По большому счету, это книга о Боге, Которого нет. Ибо невозможно считать таковым, например, главного героя, искусственно созданного бесполого монстра, наделенного способностью создавать таких же монстров. Формально автор назвал его правильно — Создатель, но по существу, это злая насмешка над самовоспроизводящейся машинерией жуткого мира.
Не может быть Богом и великий Зеленый Маг — он тоже плоть от плоти этого выморочного мира, не объект для него, а его субъект. И все прочие могучие существа никак не могут претендовать на эту должность. Хотя «создателей» там — яко песка морского. Но Бог-то может быть только один. И Его там нет.
" — То есть меня создал другой Создатель, не тот, что создал тебя?
— Выходит так.
— И создал меня для чего-то?
Он кивнул.
— Значит, я нужен Ему?
— Скорее — был нужен, — уточнил он, — ведь он оставил тебя.
— Также как твой тебя?
Он усмехнулся — улыбнулся.
— Примерно так«.
И тут у верующего человека возникает вопрос: если все эти чудовища — живые мыслящие существа, то откуда у них душа? И есть ли у них она вообще?

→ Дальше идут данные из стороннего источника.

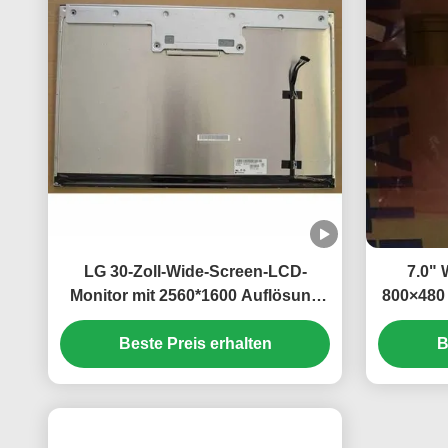
LG 30-Zoll-Wide-Screen-LCD-
7.0"
Monitor mit 2560*1600 Auflösung
800×480
und 350cd/m2 Helligkeit
Hel
Beste Preis erhalten
B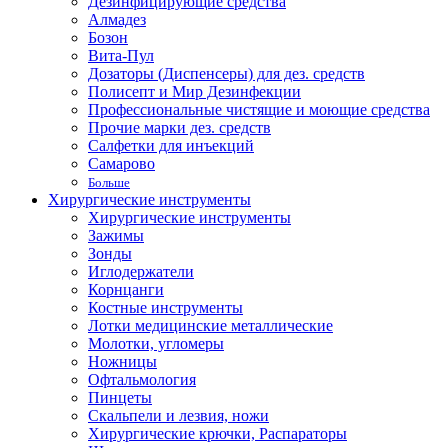
Дезинфицирующие средства
Алмадез
Бозон
Вита-Пул
Дозаторы (Диспенсеры) для дез. средств
Полисепт и Мир Дезинфекции
Профессиональные чистящие и моющие средства
Прочие марки дез. средств
Салфетки для инъекций
Самарово
Больше
Хирургические инструменты
Хирургические инструменты
Зажимы
Зонды
Иглодержатели
Корнцанги
Костные инструменты
Лотки медицинские металлические
Молотки, угломеры
Ножницы
Офтальмология
Пинцеты
Скальпели и лезвия, ножи
Хирургические крючки, Распараторы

Вопрос тривиальный для фантастики, давным-давно оперирующей искусственным интеллектом. Однако ставится он очень редко — в силу дремучего атеизма большинства фантастов. Но в данном случае, как бы сам автор ни относился к вере, он поставлен — хоть и неявно. Впрочем, ответ на него предначертан: никакой души у них нет, ибо душа не может возникнуть из ошметков кадавров, мумифицированной плоти, каких-то протухших грибов — материала, который используют в своих омерзительных экспериментах здешние «создатели». Некому вдуть в этих зомби «дыхание жизни», вот и маются они, бедствуют, попадают из передряги в передрягу, составляют быстро рассыпающиеся альянсы, соединяются вновь, и бесконечен их бессмысленный декадентски-шедевральный танец по темным лесам и гнилым болотам.